The research involves patients with advanced solid malignancies on tumour-directed therapy
Alligator Bioscience has announced positive safety data from the 900mg dose cohort in its phase 1, first-in-human clinical trial with its drug candidate, ATOR-1017. The treatment is being developed as a tumour-directed therapy for advanced and metastatic cancer.
The data also demonstrates that, for doses up to 900mg, there were no significant safety concerns with the therapy, confirming previously announced signs of clinical benefit. Furthermore, no dose-limiting toxicity was observed and the maximum tolerated dose of ATOR-1017 has not been reached.

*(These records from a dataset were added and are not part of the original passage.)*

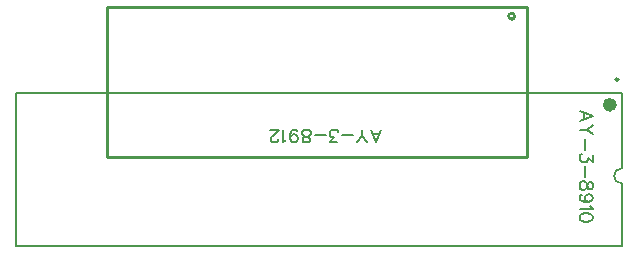
<source format=gto>
G04 Layer: TopSilkLayer*
G04 EasyEDA v6.4.19.5, 2021-04-22T06:46:41+01:00*
G04 125c642ea7bf4c30bcee29ea33573556,70d0fae58ee04a8b949032da60bbe542,10*
G04 Gerber Generator version 0.2*
G04 Scale: 100 percent, Rotated: No, Reflected: No *
G04 Dimensions in inches *
G04 leading zeros omitted , absolute positions ,3 integer and 6 decimal *
%FSLAX36Y36*%
%MOIN*%

%ADD10C,0.0100*%
%ADD17C,0.0090*%
%ADD18C,0.0079*%
%ADD19C,0.0236*%
%ADD20C,0.0098*%
%ADD21C,0.0060*%

%LPD*%
D21*
X153599Y-30399D02*
G01*
X170000Y12500D01*
X153599Y-30399D02*
G01*
X137299Y12500D01*
X163900Y-1799D02*
G01*
X143400Y-1799D01*
X123800Y-30399D02*
G01*
X107399Y-10000D01*
X107399Y12500D01*
X91000Y-30399D02*
G01*
X107399Y-10000D01*
X77500Y-5900D02*
G01*
X40699Y-5900D01*
X23100Y-30399D02*
G01*
X600Y-30399D01*
X12899Y-14000D01*
X6800Y-14000D01*
X2700Y-11999D01*
X600Y-10000D01*
X-1400Y-3800D01*
X-1400Y300D01*
X600Y6399D01*
X4700Y10500D01*
X10900Y12500D01*
X16999Y12500D01*
X23100Y10500D01*
X25200Y8499D01*
X27200Y4400D01*
X-14899Y-5900D02*
G01*
X-51700Y-5900D01*
X-75500Y-30399D02*
G01*
X-69300Y-28400D01*
X-67299Y-24299D01*
X-67299Y-20199D01*
X-69300Y-16100D01*
X-73400Y-14000D01*
X-81599Y-11999D01*
X-87700Y-10000D01*
X-91800Y-5900D01*
X-93900Y-1799D01*
X-93900Y4400D01*
X-91800Y8499D01*
X-89799Y10500D01*
X-83599Y12500D01*
X-75500Y12500D01*
X-69300Y10500D01*
X-67299Y8499D01*
X-65200Y4400D01*
X-65200Y-1799D01*
X-67299Y-5900D01*
X-71400Y-10000D01*
X-77500Y-11999D01*
X-85699Y-14000D01*
X-89799Y-16100D01*
X-91800Y-20199D01*
X-91800Y-24299D01*
X-89799Y-28400D01*
X-83599Y-30399D01*
X-75500Y-30399D01*
X-133999Y-16100D02*
G01*
X-131899Y-10000D01*
X-127799Y-5900D01*
X-121700Y-3800D01*
X-119600Y-3800D01*
X-113500Y-5900D01*
X-109399Y-10000D01*
X-107399Y-16100D01*
X-107399Y-18099D01*
X-109399Y-24299D01*
X-113500Y-28400D01*
X-119600Y-30399D01*
X-121700Y-30399D01*
X-127799Y-28400D01*
X-131899Y-24299D01*
X-133999Y-16100D01*
X-133999Y-5900D01*
X-131899Y4400D01*
X-127799Y10500D01*
X-121700Y12500D01*
X-117600Y12500D01*
X-111499Y10500D01*
X-109399Y6399D01*
X-147500Y-22199D02*
G01*
X-151499Y-24299D01*
X-157700Y-30399D01*
X-157700Y12500D01*
X-173199Y-20199D02*
G01*
X-173199Y-22199D01*
X-175299Y-26300D01*
X-177299Y-28400D01*
X-181400Y-30399D01*
X-189600Y-30399D01*
X-193699Y-28400D01*
X-195699Y-26300D01*
X-197799Y-22199D01*
X-197799Y-18099D01*
X-195699Y-14000D01*
X-191599Y-7899D01*
X-171199Y12500D01*
X-199799Y12500D01*
X875399Y58600D02*
G01*
X832500Y75000D01*
X875399Y58600D02*
G01*
X832500Y42300D01*
X846800Y68899D02*
G01*
X846800Y48400D01*
X875399Y28800D02*
G01*
X855000Y12399D01*
X832500Y12399D01*
X875399Y-4000D02*
G01*
X855000Y12399D01*
X850900Y-17500D02*
G01*
X850900Y-54299D01*
X875399Y-71900D02*
G01*
X875399Y-94400D01*
X858999Y-82100D01*
X858999Y-88200D01*
X856999Y-92300D01*
X855000Y-94400D01*
X848800Y-96399D01*
X844700Y-96399D01*
X838599Y-94400D01*
X834499Y-90300D01*
X832500Y-84099D01*
X832500Y-78000D01*
X834499Y-71900D01*
X836499Y-69800D01*
X840600Y-67800D01*
X850900Y-109899D02*
G01*
X850900Y-146700D01*
X875399Y-170500D02*
G01*
X873400Y-164299D01*
X869300Y-162300D01*
X865200Y-162300D01*
X861099Y-164299D01*
X858999Y-168400D01*
X856999Y-176599D01*
X855000Y-182699D01*
X850900Y-186799D01*
X846800Y-188899D01*
X840600Y-188899D01*
X836499Y-186799D01*
X834499Y-184800D01*
X832500Y-178600D01*
X832500Y-170500D01*
X834499Y-164299D01*
X836499Y-162300D01*
X840600Y-160199D01*
X846800Y-160199D01*
X850900Y-162300D01*
X855000Y-166399D01*
X856999Y-172500D01*
X858999Y-180700D01*
X861099Y-184800D01*
X865200Y-186799D01*
X869300Y-186799D01*
X873400Y-184800D01*
X875399Y-178600D01*
X875399Y-170500D01*
X861099Y-229000D02*
G01*
X855000Y-226900D01*
X850900Y-222800D01*
X848800Y-216700D01*
X848800Y-214600D01*
X850900Y-208499D01*
X855000Y-204400D01*
X861099Y-202399D01*
X863100Y-202399D01*
X869300Y-204400D01*
X873400Y-208499D01*
X875399Y-214600D01*
X875399Y-216700D01*
X873400Y-222800D01*
X869300Y-226900D01*
X861099Y-229000D01*
X850900Y-229000D01*
X840600Y-226900D01*
X834499Y-222800D01*
X832500Y-216700D01*
X832500Y-212600D01*
X834499Y-206500D01*
X838599Y-204400D01*
X867200Y-242500D02*
G01*
X869300Y-246500D01*
X875399Y-252699D01*
X832500Y-252699D01*
X875399Y-278499D02*
G01*
X873400Y-272300D01*
X867200Y-268200D01*
X856999Y-266199D01*
X850900Y-266199D01*
X840600Y-268200D01*
X834499Y-272300D01*
X832500Y-278499D01*
X832500Y-282500D01*
X834499Y-288699D01*
X840600Y-292800D01*
X850900Y-294800D01*
X856999Y-294800D01*
X867200Y-292800D01*
X873400Y-288699D01*
X875399Y-282500D01*
X875399Y-278499D01*
D17*
X655000Y420000D02*
G01*
X-745000Y420000D01*
X-745000Y-80000D01*
X655000Y-80000D01*
X655000Y420000D01*
D18*
X-945787Y134331D02*
G01*
X-745787Y134331D01*
X-845000Y134331D02*
G01*
X-645000Y134331D01*
X-445000Y134331D01*
X-245000Y134331D01*
X-45000Y134331D01*
X971535Y134331D01*
X971535Y55000D01*
X971535Y-116849D01*
X-1045787Y-284331D02*
G01*
X-1045787Y-75000D01*
X-1045787Y134331D01*
X-836457Y134331D01*
X-1045000Y-375000D02*
G01*
X-845000Y-375000D01*
X-1045000Y-375000D01*
X-845000Y-375000D01*
X-645000Y-375000D01*
X-445000Y-375000D01*
X-245000Y-375000D01*
X-45000Y-375000D01*
X971535Y-375000D01*
X971535Y-295000D01*
X971535Y-166849D01*
X-1045787Y-165668D02*
G01*
X-1045787Y-375000D01*
X-836457Y-375000D01*
X-945787Y-375000D02*
G01*
X-745787Y-375000D01*
D19*
G75*
G01*
X944000Y95000D02*
G03*
X944000Y94800I-11811J-100D01*
D20*
G75*
G01*
X961100Y180000D02*
G03*
X961100Y179900I-4921J-50D01*
D18*
G75*
G01*
X971500Y-116900D02*
G03*
X971500Y-166900I0J-25000D01*
D10*
G75*
G01
X615000Y390000D02*
G03X615000Y390000I-10000J0D01*
M02*

</source>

This phase 1 open-label dose-escalation study of ATOR-1017 in patients with histologically confirmed, advanced and/or refractory solid cancer has now completed enrolment while the primary objective of the study – to investigate the safety and tolerability of ATOR-1017 at therapeutic doses – has been successfully met. Two patients are still taking part in the study and are benefitting from ATOR-1017 treatment.
"We welcome the latest data from the 900mg dose cohort, the highest dose tested in this trial, which confirms the good safety profile of ATOR-1017," explained Søren Bregenholt, chief executive officer of Alligator Bioscience.
“We have observed activation of peripheral T-cells and increased levels of soluble 4-1BB across all active dose levels of ATOR-1017, demonstrating biological activity and proof of mechanism, further validating the therapeutic potential of this drug candidate in solid tumours. This phase 1 study has now successfully fulfilled its purpose and provides a strong foundation for further clinical development," he added.